Now. what’s the fist six months been like: It’s been a fun, busy and exciting time - lot’s of things to do, people to meet and a new culture to absorb. We also have been worn out and occasionally bored by the experience. Here are some observation in no particular order of importance.
  • Shopping - (one of Jane’s favorites) The selection of goods is much better than St. Croix but probably not as good as where you currently live. We have most of the stores you have (wherever you live) or their equivalent. Prices - on average, less expensive than the U.S. unless you absolutely need that favorite name brand from back home - in that case it’s expensive or you can’t get it here. Shopping tip - if you see it on the shelve and THINK you might need it - buy it, because it may be “out of stock” for the next six months, or longer.
  • Groceries - Grocery stores here are on a par with the best in the U.S. Except for that inventory thing (lack of) where items disappear for long periods of time. Produce and meats are cheaper, everything else seems to be priced similarly to the U.S. Selection is pretty good, just don’t expect everything. Name brands can be pricy. Frozen foods a little iffy - you can never tell how many time it’s thawed enroute.
  • Transportation - When we lived on St. Croix (island, 6 x 27 miles) we HAD to have two vehicles. So far in Panama we have resisted the temptation and continue to rely on taxis. Fares are very reasonable, but can vary widely for the same trip - 25% of the time we get the same price as a local (generally older drivers), 25% of the time they think we are idiot rich Americans (we just smile and walk away), the remaining drivers will ask what they think the customer can pay and we then agree on an acceptable charge. We’ve also hired taxis by the hour if we have several errands to run. It’s working for us.
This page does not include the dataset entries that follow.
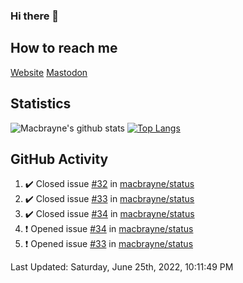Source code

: ### Hi there 👋
## How to reach me
[Website](https://macbrayne.de)
[Mastodon](https://norden.social/@florentin)
<!--
Missing: Email
-->
## Statistics
![Macbrayne's github stats](https://github-readme-stats.vercel.app/api?username=macbrayne&count_private=true&show_icons=true&hide_rank=true&custom_title=macbrayne's%20GitHub%20Stats)
[![Top Langs](https://github-readme-stats.vercel.app/api/top-langs/?username=macbrayne&exclude_repo=liftron&layout=compact)](https://github.com/anuraghazra/github-readme-stats)
## GitHub Activity

<!--RECENT_ACTIVITY:start-->
1. ✔️ Closed issue [#32](https://github.com/macbrayne/status/issues/32) in [macbrayne/status](https://github.com/macbrayne/status)
2. ✔️ Closed issue [#33](https://github.com/macbrayne/status/issues/33) in [macbrayne/status](https://github.com/macbrayne/status)
3. ✔️ Closed issue [#34](https://github.com/macbrayne/status/issues/34) in [macbrayne/status](https://github.com/macbrayne/status)
4. ❗️ Opened issue [#34](https://github.com/macbrayne/status/issues/34) in [macbrayne/status](https://github.com/macbrayne/status)
5. ❗️ Opened issue [#33](https://github.com/macbrayne/status/issues/33) in [macbrayne/status](https://github.com/macbrayne/status)
<!--RECENT_ACTIVITY:end-->

<!--RECENT_ACTIVITY:last_update-->
Last Updated: Saturday, June 25th, 2022, 10:11:49 PM
<!--RECENT_ACTIVITY:last_update_end-->


<!--
**macbrayne/macbrayne** is a ✨ _special_ ✨ repository because its `README.md` (this file) appears on your GitHub profile.

Here are some ideas to get you started:

- 🔭 I’m currently working on ...
- 🌱 I’m currently learning ...
- 👯 I’m looking to collaborate on ...
- 🤔 I’m looking for help with ...
- 💬 Ask me about ...
- 📫 How to reach me: ...
- 😄 Pronouns: ...
- ⚡ Fun fact: ...
-->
  • Medicine - Jane gets all her medications WITHOUT the need for a prescription at prices way below U.S. prices and then gets a “retired persons” discount. Availability has been good, although she does have to visit several pharmacias on occasion.
  • Medical Care - Inexpensive and professional. We have purchased health insurance for hospitalization only as visits to the doctor’s office are so inexpensive.
  • Banking - We finally opened a local bank account at Banvivienda (say that fast three times and you win a prize). We were doing fine with our stateside bank (no ATM charges) until we started the purchase process on the apartment then it just became easier to open a local account.
  • Remodel - For our kitchen remodel we needed a LP gas pipe moved. Young man arrived (on time) with his helper, worked a total of seven hours (no break) and did a great job. Two guys, seven hours, the bill was ninety dollars - couldn’t get someone to visit the house on St. Croix for that. Louie, the handyman at our rental apartment, has been doing some odd jobs for us (painting and demolition) at the apartment - he gets $4.00 an hour, a little more than minimum wage, and seems to be thrilled. He does good work, too.
  • Casco Viejo - Liking it more each day. What I like best: the plazas and small parks - and the normal everyday things that happen in them. Evening walks with Wags with stops to sit on the park benches and listen to the waves.
  • From Jane - I’m trying to get a book exchange started. So far, I have been unable to find a location. I love my morning walks with Wags but have to be very careful on the narrow sidewalks. (Someone told us the drivers manual says that cars have the right-of-way and they usually take it.) Not too many people know that Wags is an Australian Shepherd. I’ll walk by and hear, “Chow, chow,” or “Lassie,” or “What kind of dog is that and does he bite?” Now when we walk people call his name and goes to be petted. The little old ladies on our street really like it when we stop by, everybody smiles. He does love people.

Will try to make another post later in the week. If I’m totally ignoring a subject that you’re interested in - let me know. Take care.